The David R. Cheriton School of Computer Science is one of Waterloo’s greatest advancements and this year marks its 50th year of innovation and change to the world. What started with the construction of a new building, also jump started a new faculty and a positive change to the world; one that was unexpected by academics like Don Cowan, Wes Graham and many more. This contribution has sparked a ripple effect of success throughout the past 50 years, and will definitely continue in the years to come.

Student using IBM 360

The IBM 360/75, the most powerful computer in Canada 50 years ago ,  the same model of computer that NASA would use to send astronauts to the Moon, was acquired and installed in the building that would house the University of Waterloo’s new Faculty of Mathematics, the Mathematics and Computer building (MC)

The Ontario government was funding 90 per cent of the cost of the Mathematics and Computer (MC), which the included furnishings for the building. Don Cowan and his colleague, the late Wes Graham, put in the proposal for the IBM 360/75 claiming it was a furnishing for the new building, which then was approved.

It was that sort of outside-the-box thinking that helped put Waterloo and its fledgling Department of Computer Science on the map. There was now a $5-million building with $8 million worth of furniture located on campus.

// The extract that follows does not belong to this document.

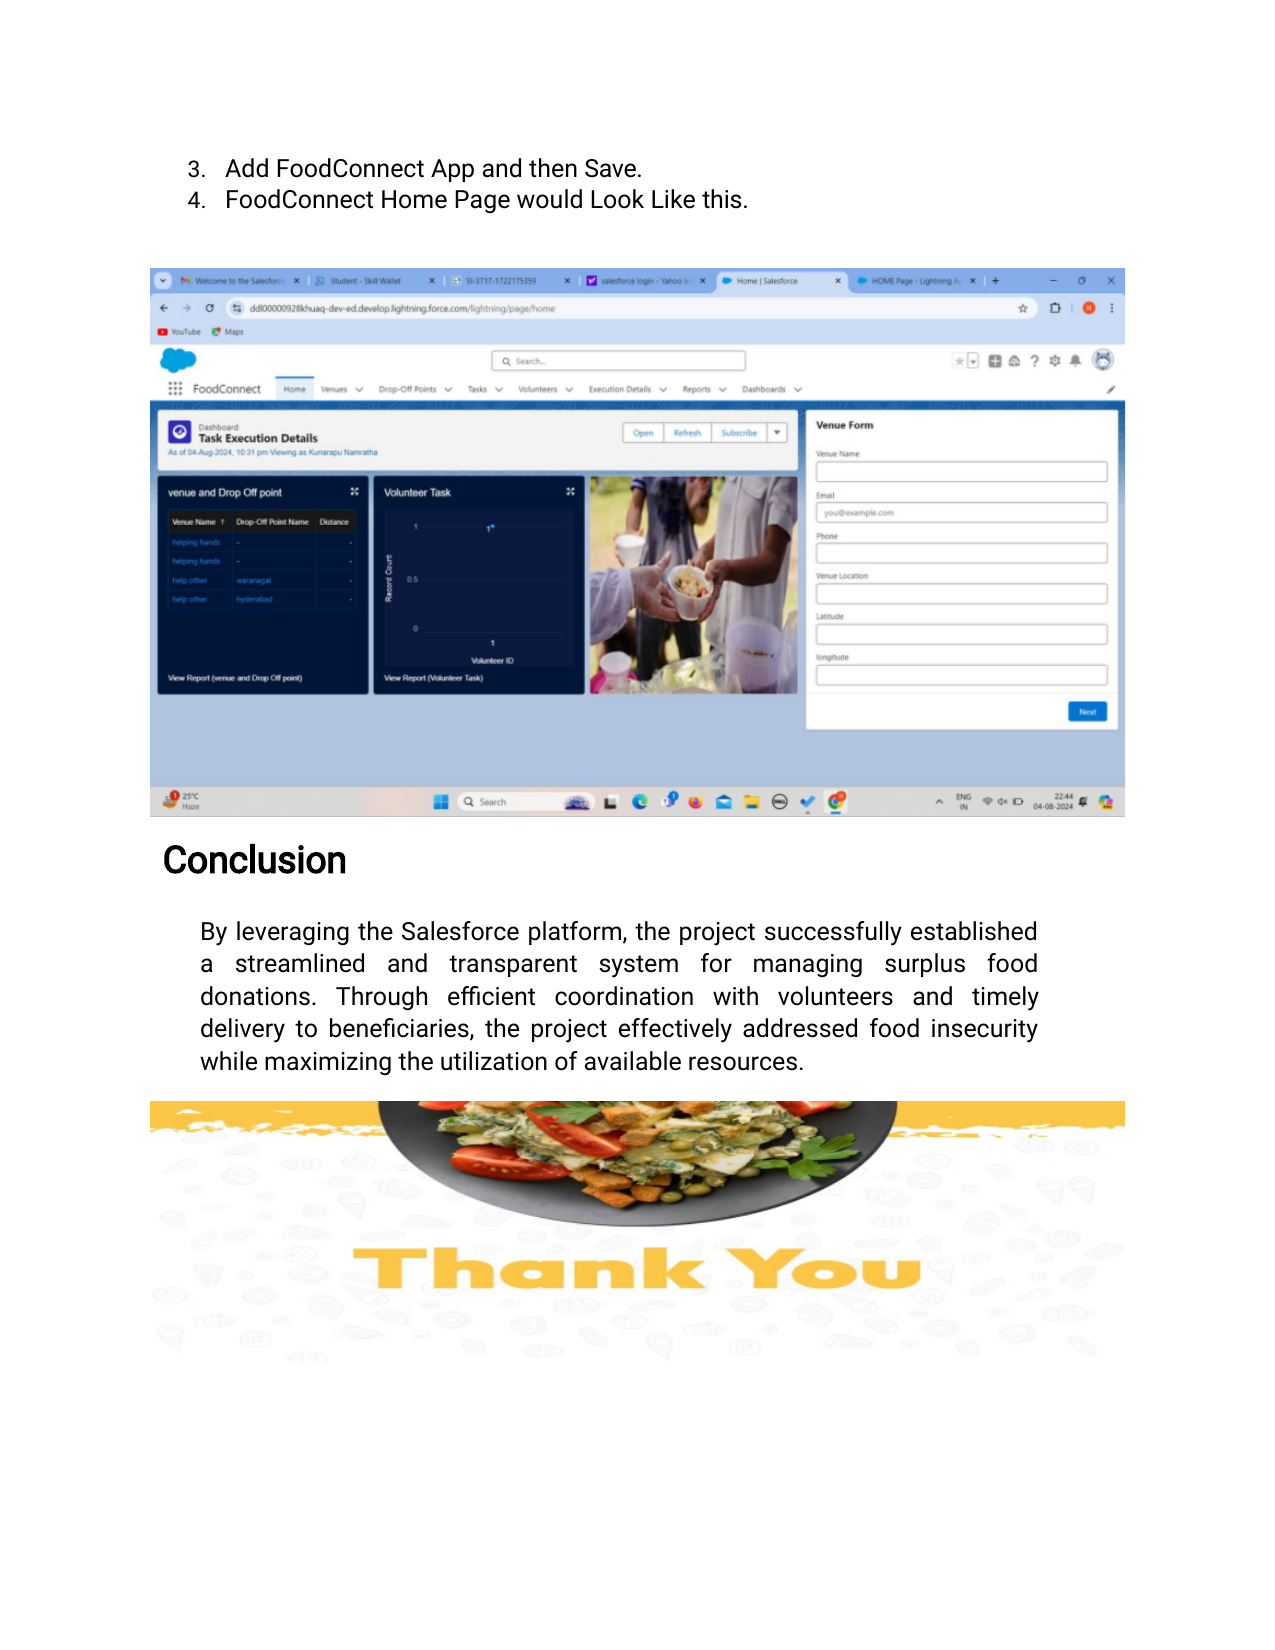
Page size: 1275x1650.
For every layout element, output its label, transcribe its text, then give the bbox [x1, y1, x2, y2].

IBM 360/75Ralph Stanton, the first Chair of Mathematics at Waterloo, had big plans from the moment he arrived from the University of Toronto. Eventually those dreams would culminate with the separation of Mathematics into its own stand-alone faculty in 1967.Stanton’s vision always included computers at the center of the Faculty of Mathematics, and he hired bright young people to help bring his vision to fruition. One of those people was Wes Graham, whom Stanton had taught. Successfully, Graham, along with Cowan, helped Stanton’s vision come true as he brought the IBM 360/75 into the center of MC, into the famous Red Room. Graham is regarded today as the Father of Computing at Waterloo and served as the first Director of the University’s Computing Centre.

Graham, Cowan and others had come together in a research collective called the Computer Systems Group (CSG). The CSG began giving away copies of the software for free, but soon it was decided that a fee would be charged to cover distribution and ongoing maintenance costs. And yet the requests kept coming.

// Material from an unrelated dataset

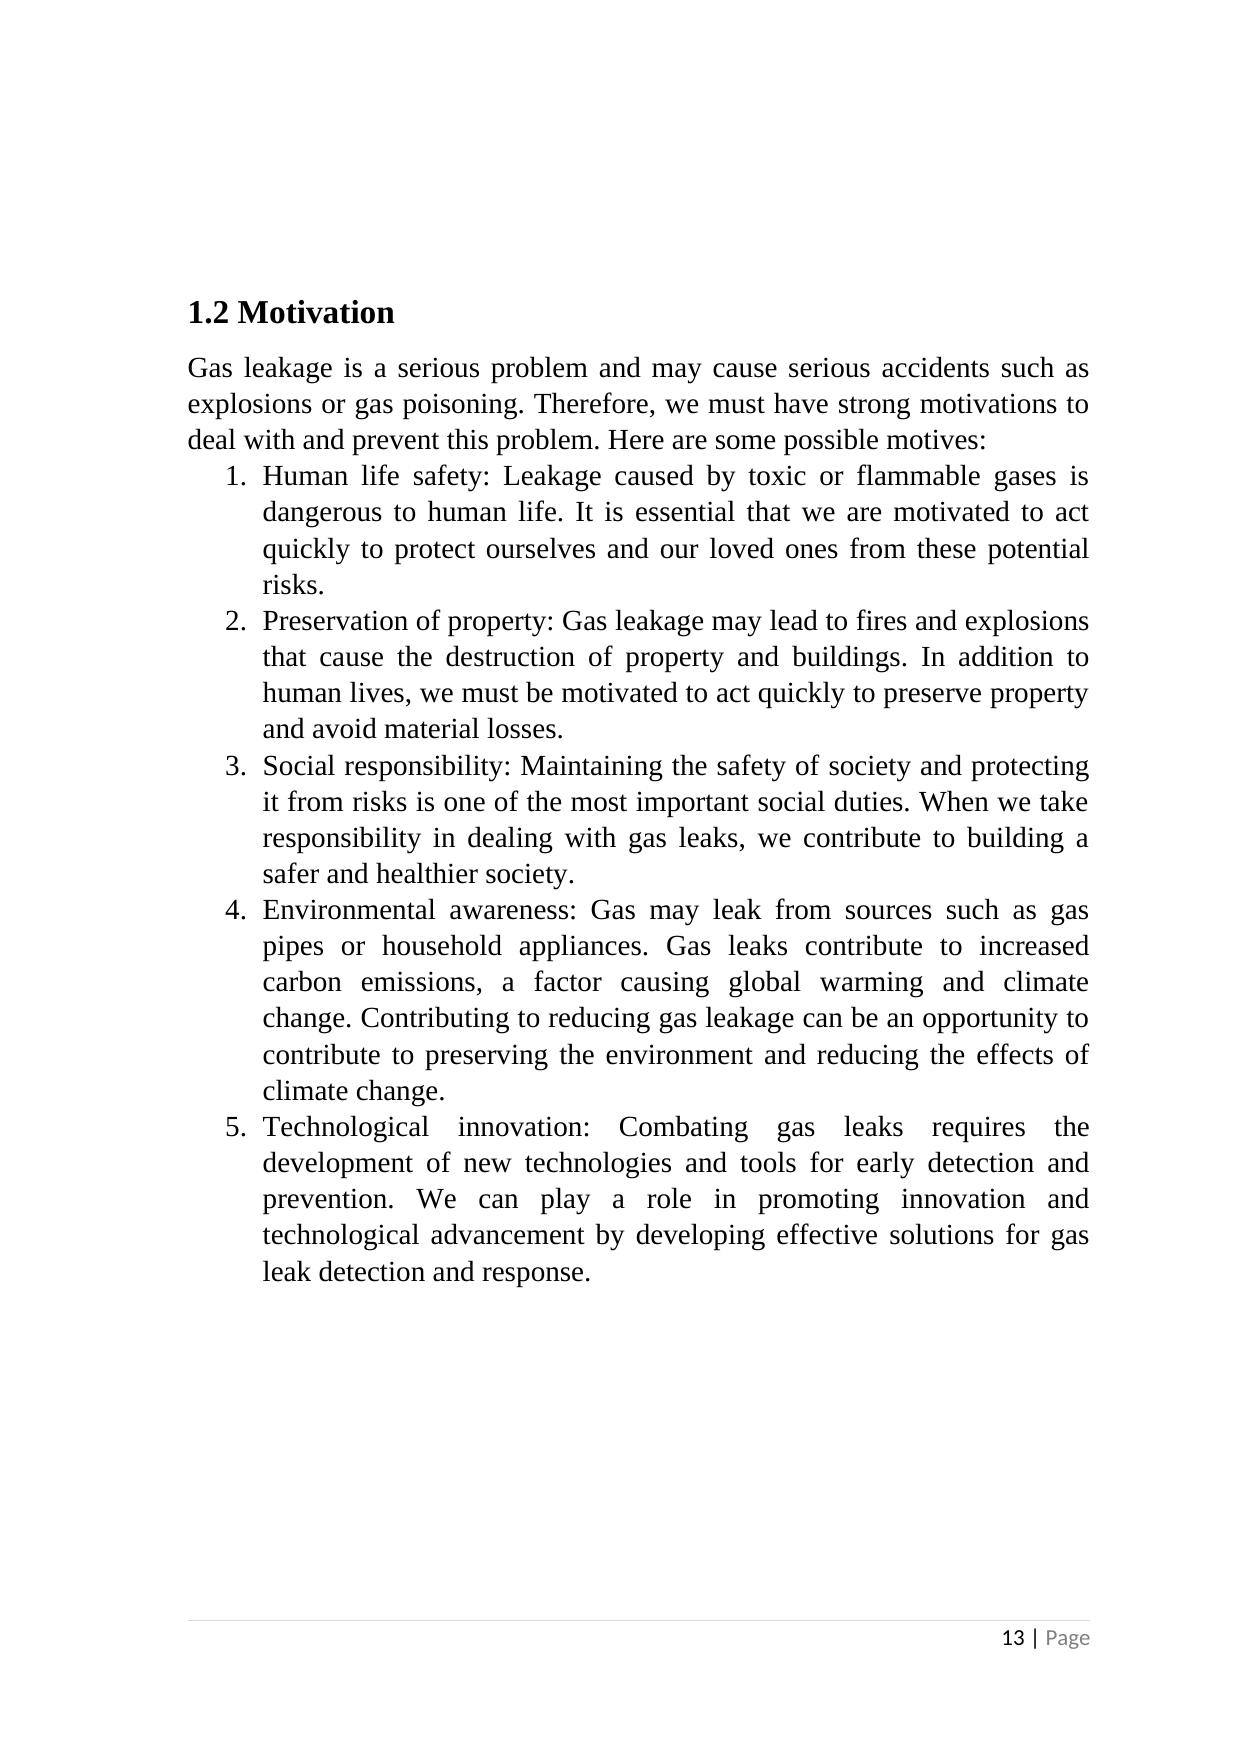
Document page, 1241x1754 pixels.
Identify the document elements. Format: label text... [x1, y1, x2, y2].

The CSG’s role in software marketing and distribution grew and was formally established within the University structure between 1969 and 1973. This entrepreneurial venture eventually led to the founding of WATCOM, or Watcom, the first of many spinoff companies from the University. These spinoffs in turn helped to cement Waterloo – the City as much as the University – as the tech hub that it is today.

The Department of Applied Analysis and Computer Science was formalized as an administrative structure in 1967 when the Faculty of Mathematics was created. (“Applied Analysis” was dropped from the name in 1975). The founders of the Department were free to innovate simply because of its lack of history.

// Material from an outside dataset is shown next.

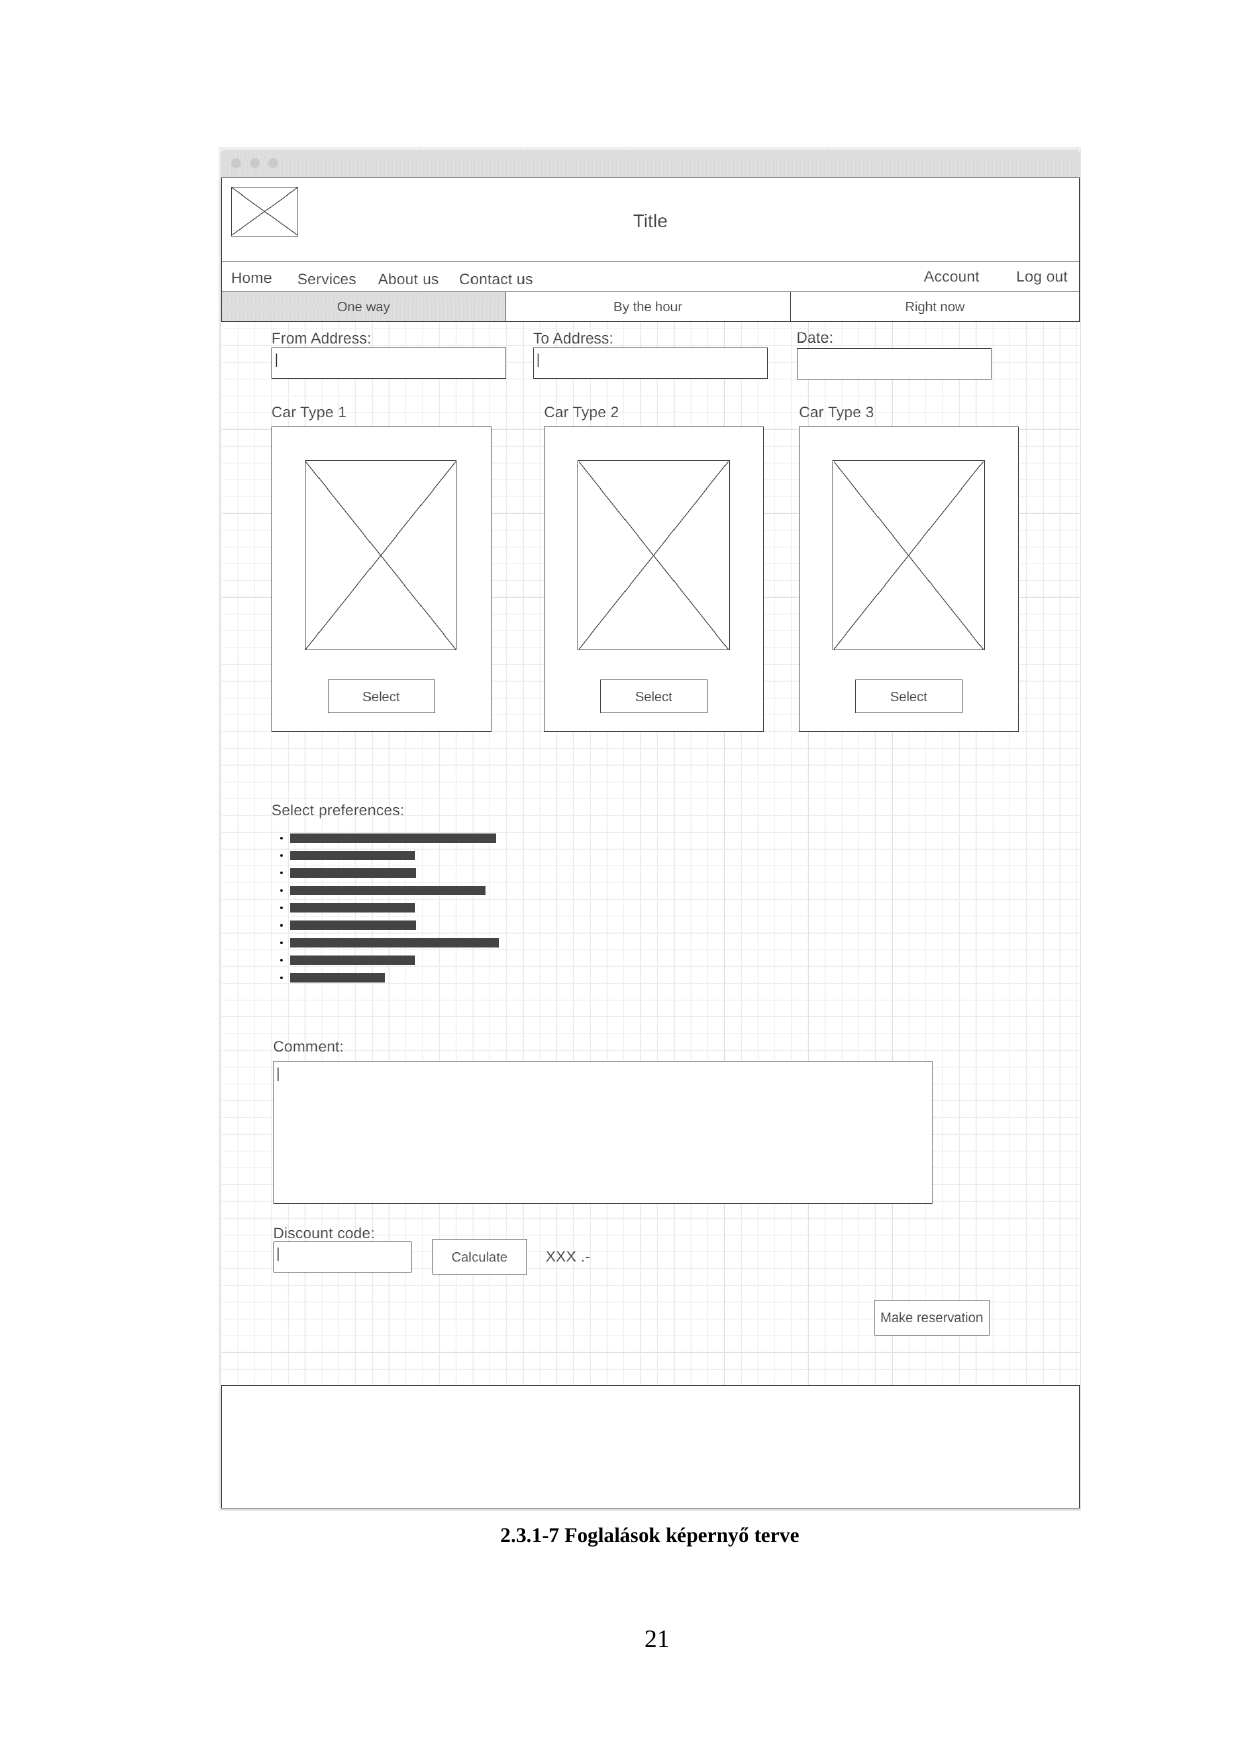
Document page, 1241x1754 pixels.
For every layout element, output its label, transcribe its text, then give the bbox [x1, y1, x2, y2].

picture [218, 147, 1081, 1511]
text 2.3.1- Foglalások képernyő terve [207, 1523, 1092, 1547]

Davis CentreThe Department of Computer Science eventually outgrew the Math and Computer Building and, in 1988, moved into the new William G. Davis Centre for Computer Research – known simply as the Davis Centre, or DC. It remains there today, still part of the Mathematics Faculty, even as it changed from a department to the School of Computer Science in 2002.

Another significant change took place in 2005 when the School was renamed after alumnus David R. Cheriton, the billionaire computer scientist, businessman and philanthropist who received his master’s degree and doctorate from Waterloo in the 1970s. The renaming was in acknowledgement of Cheriton’s $25-million investment in the School.

Watcom, founded in 1979 as Waterloo Basic Enterprises, was joined over the years by other prominent spinoffs. Waterloo Maple Software (now Maplesoft), the creator and manufacturer of the Maple computer algebra system, was founded in 1988. OpenText Corporation, which is now Canada’s largest software company, was founded in 1991. All remain in operation today in the City of Waterloo, reflecting their origins in Computer Science at the University.

With more than 80 faculty members, more than 3,000 undergraduate students and approximately 350 graduate students working in 16 distinct research areas, the Cheriton School of Computer Science is the largest concentration of academic research in Canada, and consistently ranked as one of the best departments in the world.